Scripts receive the following environment variables:
| Variable | Description |
|---|---|
EPI_INSTANCE |
Instance name |
EPI_SSH_HOST |
SSH host (127.0.0.1 on Linux; the guest's IP on macOS) |
EPI_SSH_PORT |
SSH port (forwarded localhost port on Linux; the guest's sshd port on macOS) |
EPI_SSH_KEY |
Path to the SSH private key |
EPI_SSH_USER |
SSH username |
EPI_STATE_DIR |
Instance state directory |
EPI_BIN |
Path to the running epi binary |
For portable guest access from a hook, prefer $EPI_BIN exec "$EPI_INSTANCE" -- ..., or connect with $EPI_SSH_HOST/$EPI_SSH_PORT rather than assuming localhost.
If any hook exits non-zero, execution stops and the error is reported.
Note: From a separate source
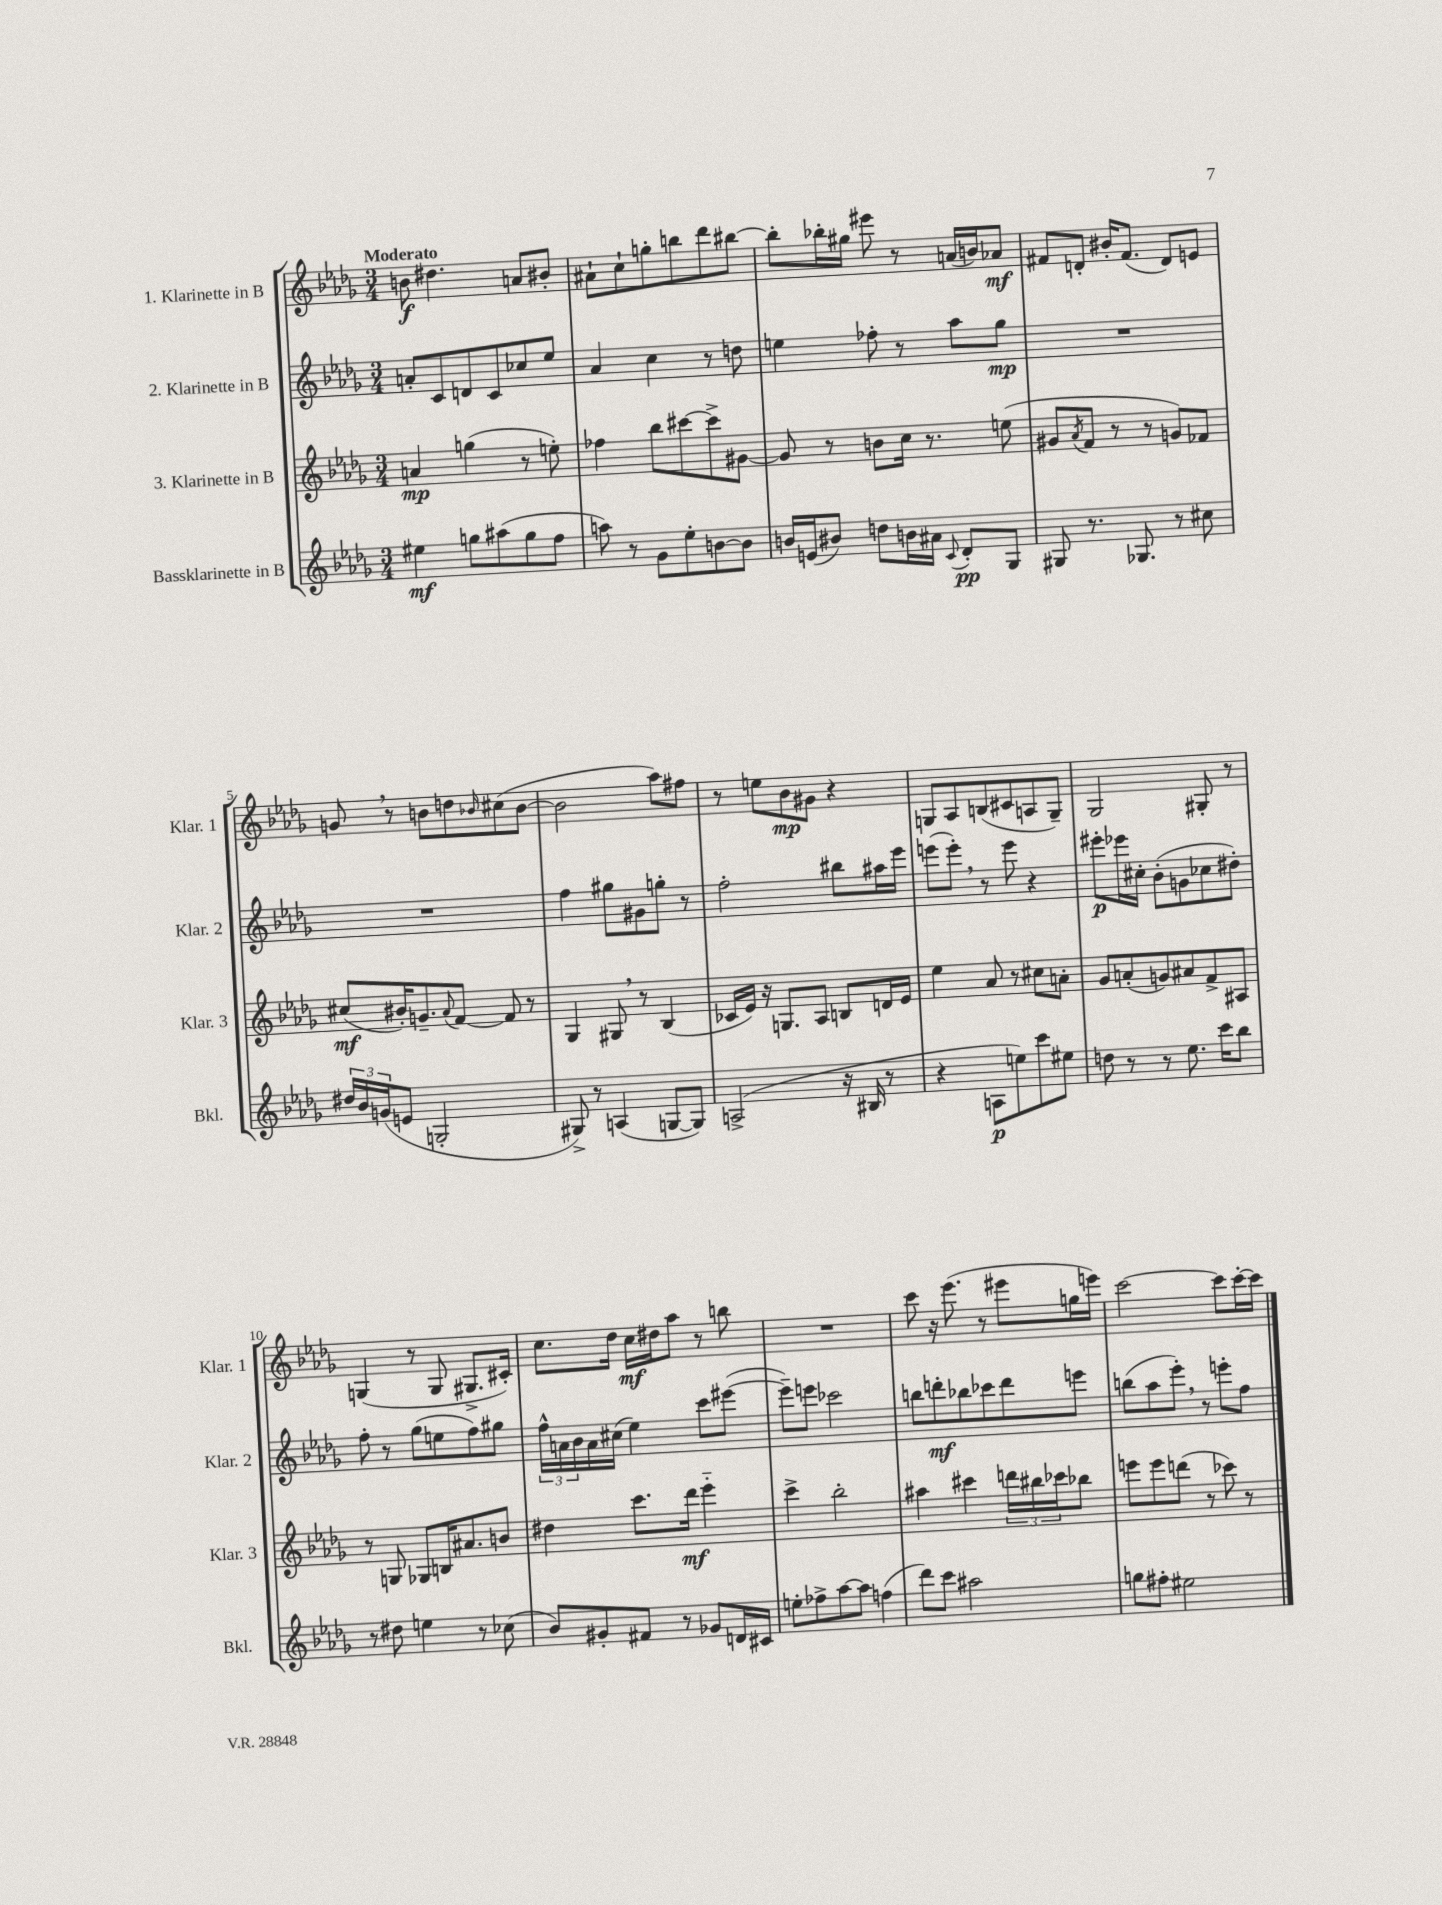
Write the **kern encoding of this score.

Since hooks run on the host (not inside the VM), use $EPI_BIN exec to run commands in the guest:
jq '{oauthAccount,userID,theme,firstStartTime,installMethod,hasCompletedOnboarding}' ~/.claude.json \
| "$EPI_BIN" exec "$EPI_INSTANCE" -- "cat > .claude.json"
guest-init
Runs inside the guest VM on first boot only, as the provisioned user, after user creation, hostname, SSH keys, and mounts are configured. Network connectivity is available. Useful for installing packages or configuring the guest environment.
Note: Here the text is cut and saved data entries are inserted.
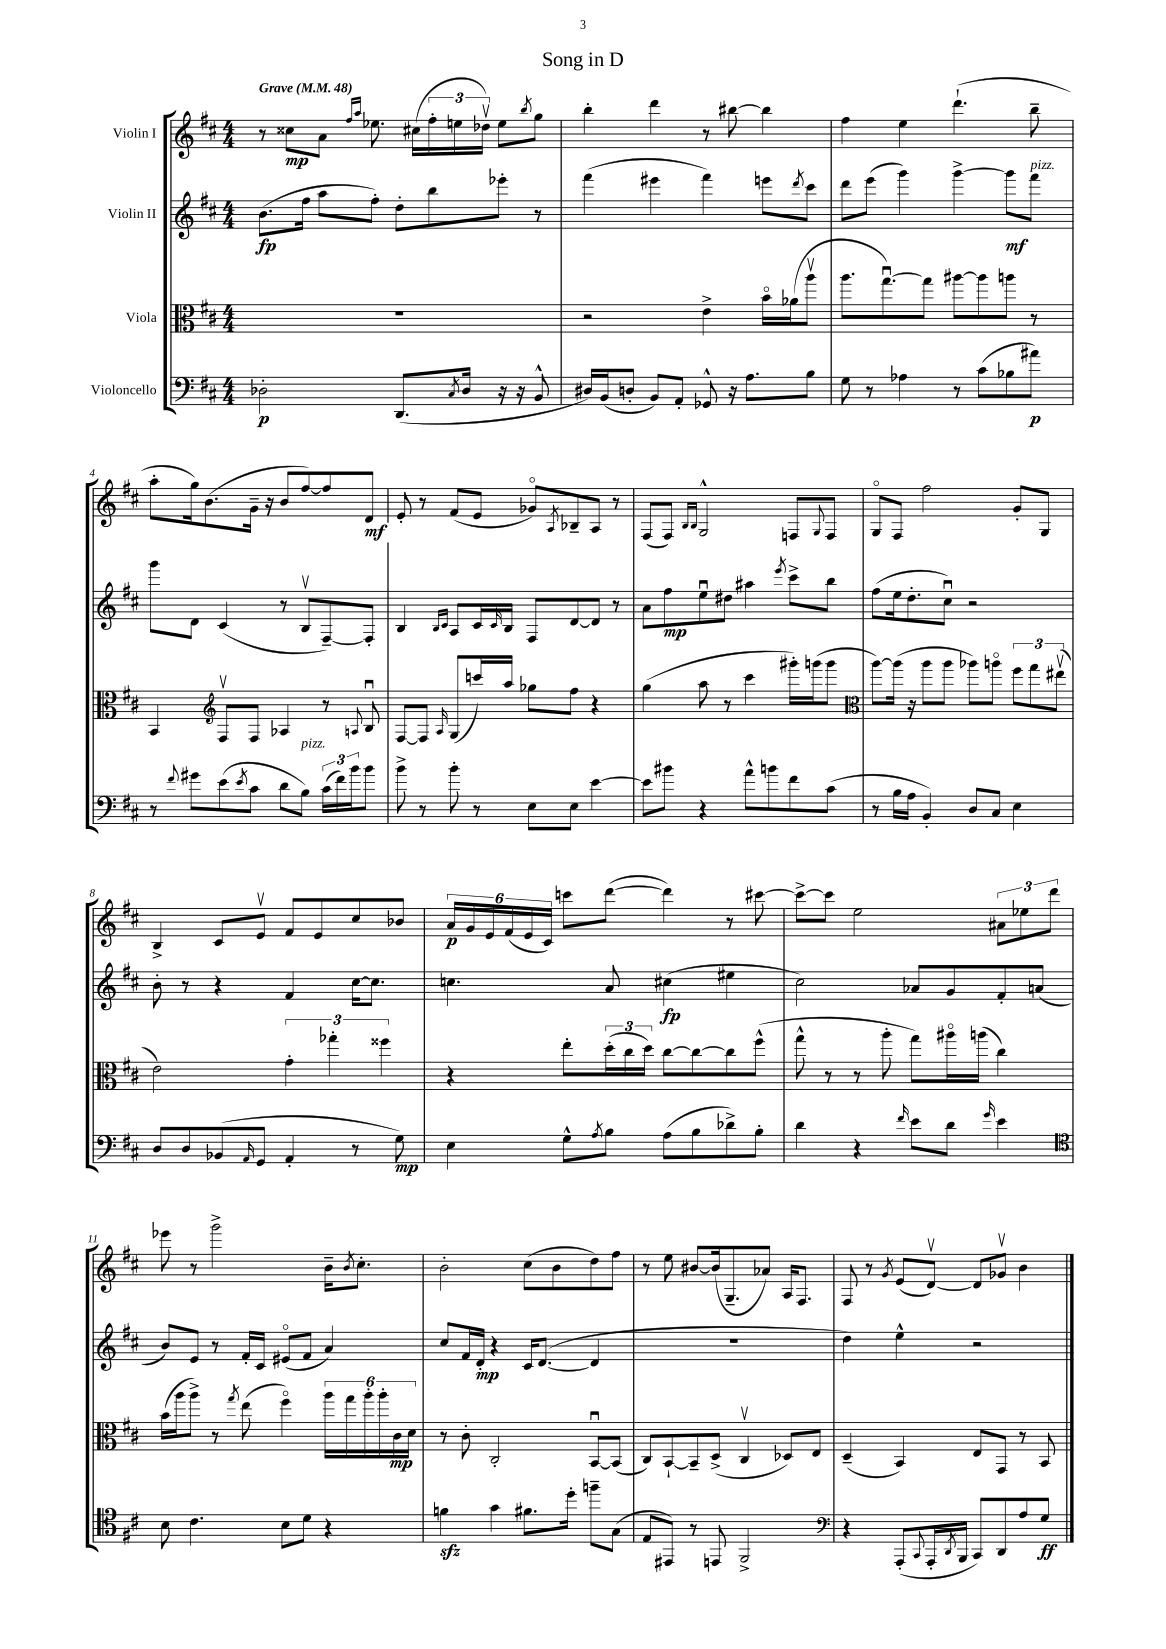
\header { title = "Song in D" }
<<
\new StaffGroup <<
\new Staff = "s0" \with { instrumentName = "Violin I" } {
    \clef treble \key d \major \numericTimeSignature \time 4/4 \tempo "Grave" 4 = 48
    r8 cisis''8\mp a'8 \grace { fis''16 a''16 } ees''8. cis''16( \tuplet 3/2 { fis''16-. e''16 des''16\upbow) } e''8 \acciaccatura { b''8 } g''8 |
    b''4-. d'''4 r8 bis''8~ bis''4 |
    fis''4 e''4 d'''4.-!( b''8-- |
    a''8-. g''16) b'8.( g'16-- r16 b'8 fis''8~) fis''8 d'8\mf |
    e'8-. r8 fis'8( e'8 ges'8\flageolet) \acciaccatura { a8 } bes8-- a8 r8 |
    fis8( fis8) \grace { b16 b16 } g2-^ f8 \appoggiatura { g8 } f8 |
    g8\flageolet fis8 fis''2 g'8-. g8 |
    b4-> cis'8 e'8\upbow fis'8 e'8 cis''8 bes'8 |
    \tuplet 6/4 { a'16\p g'16 e'16 fis'16( e'16 cis'16) } c'''8 d'''8~( d'''4) r8 cis'''8~ |
    cis'''8~-> cis'''8 e''2 \tuplet 3/2 { ais'8 ees''8 d'''8 } |
    ees'''8 r8 g'''2-> b'16-- \acciaccatura { b'8 } cis''8.-. |
    b'2-. cis''8( b'8 d''8) fis''8 |
    r8 e''8 bis'8~ bis'16( g8.-- aes'8) a16 fis8. |
    fis8 r8 \acciaccatura { g'8 } e'8( d'8~\upbow) d'8 ges'8\upbow b'4 \bar "|." |
}
\new Staff = "s1" \with { instrumentName = "Violin II" } {
    \clef treble \key d \major \numericTimeSignature \time 4/4
    b'8.\fp( fis''16 a''8 fis''8-.) d''8-. b''8 ees'''8-. r8 |
    fis'''4( eis'''4 fis'''4) e'''8 \acciaccatura { d'''8 } cis'''8 |
    d'''8 e'''8( g'''4) g'''4~-> g'''8\mf fis'''8^\markup { \italic "pizz." } |
    g'''8 d'8 cis'4( r8 b8\upbow fis8~--) fis8-. |
    b4 \grace { b16 cis'16 } a8 cis'16 \grace { cis'16 } b16 fis8 d'8~ d'8 r8 |
    a'8 fis''8\mp e''8\downbow dis''8 ais''4 \acciaccatura { e'''8 } cis'''8-> b''8 |
    fis''8( e''16 d''8.-. cis''8\downbow) r2 |
    b'8-. r8 r4 fis'4 cis''16~ cis''8. |
    c''4. a'8 cis''4\fp( eis''4 |
    cis''2) aes'8 g'8 fis'8-. a'8( |
    b'8) e'8 r8 fis'16-. cis'16 eis'8\flageolet( fis'8 a'4) |
    cis''8 fis'16 d'16-.\mp r4 cis'16 d'8.~( d'4 |
    R1 |
    d''4) e''4-^ r2 \bar "|." |
}
\new Staff = "s2" \with { instrumentName = "Viola" } {
    \clef alto \key d \major \numericTimeSignature \time 4/4
    R1 |
    r2 e'4-> b'16\flageolet aes'16( a''8\upbow |
    a''8. g''8.~\downbow) g''8 ais''8~ ais''8 a''8 r8 |
    b,4 \clef treble fis8\upbow fis8 aes4 r8 \appoggiatura { a8 } b8\downbow |
    fis8~ fis8 \grace { a16 } g8( c'''16) a''16 ges''8 fis''8 r4 |
    g''4( a''8 r8 cis'''4 gis'''16-.) g'''16( g'''8 |
    \clef alto a''8~) a''16( r16 a''8 a''8 aes''8) a''8\flageolet \tuplet 3/2 { fis''8 g''8 eis''8\upbow( } |
    e'2) \tuplet 3/2 { g'4-. ges''4-. fisis''4 } |
    r4 e''8-. \tuplet 3/2 { d''16-.( cis''16 d''16) } cis''8~ cis''8~ cis''8 fis''8-^( |
    g''8-^ r8 r8 a''8-. g''8) ais''16\flageolet a''16( cis''4) |
    b'16( a''16 a''8->) r8 \acciaccatura { g''8 } e''8( fis''4\flageolet) \tuplet 6/4 { a''16 g''16 a''16-. a''16-. cis'16\mp d'16 } |
    r8 cis'8-. cis2-. b,8~\downbow b,8( |
    cis8) b,8~-! b,8-- d8->( cis4\upbow des8) e8 |
    d4--( b,4) e8 g,8 r8 b,8 \bar "|." |
}
\new Staff = "s3" \with { instrumentName = "Violoncello" } {
    \clef bass \key d \major \numericTimeSignature \time 4/4
    des2-.\p d,8.( \acciaccatura { cis8 } des16 r16 r16 b,8-^ |
    dis16) b,16( d8-. b,8) a,8-. ges,8-^ r16 a8. b8 |
    g8 r8 aes4 r8 cis'8( bes8 ais'8\p) |
    r8 \appoggiatura { fis'8 } gis'8 e'8( \acciaccatura { e'8 } cis'8 d'8 b8^\markup { \italic "pizz." }) \tuplet 3/2 { cis'16( fis'16) b'16 } b'8 |
    b'8-> r8 b'8-. r8 e8 e8 e'4~ |
    e'8 bis'8 r4 a'8-^ b'8 fis'8 cis'8( |
    r8 b16 a16 b,4-.) d8 cis8 e4 |
    d8 d8 bes,8( \grace { a,16 } g,8 a,4-. r8 g8\mp) |
    e4 g8-^ \acciaccatura { a8 } b8 a8( b8 des'8->) b8-. |
    d'4 r4 \grace { fis'16 } e'8 d'8 \grace { g'16 } e'4 |
    \clef tenor b8 cis'4. b8 d'8 r4 |
    f'4\sfz g'4 fis'8. d''16-. f''8-- g8( |
    e8 eis,8) r8 e,8 fis,2-> |
    \clef bass r4 a,,8-.( \appoggiatura { cis,8 } a,,16-. \acciaccatura { d,8 } b,,16 cis,8) d,8 a8 g8\ff \bar "|." |
}
>>
>>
File-based hooks (from user and project layers) are embedded in the seed ISO at launch time. Nix-declared hooks are baked into the VM image. Seed ISO hooks run first, then Nix hooks. If a hook fails, the failure is logged and remaining hooks continue. SSH is available before hooks finish — they do not block the boot.
pre-stop
Runs on the host before the VM is stopped. Useful for cleanup tasks like syncing data or saving state.
Receives the same environment variables as post-launch hooks. If any hook exits non-zero, execution stops and the error is reported (but the VM is still stopped).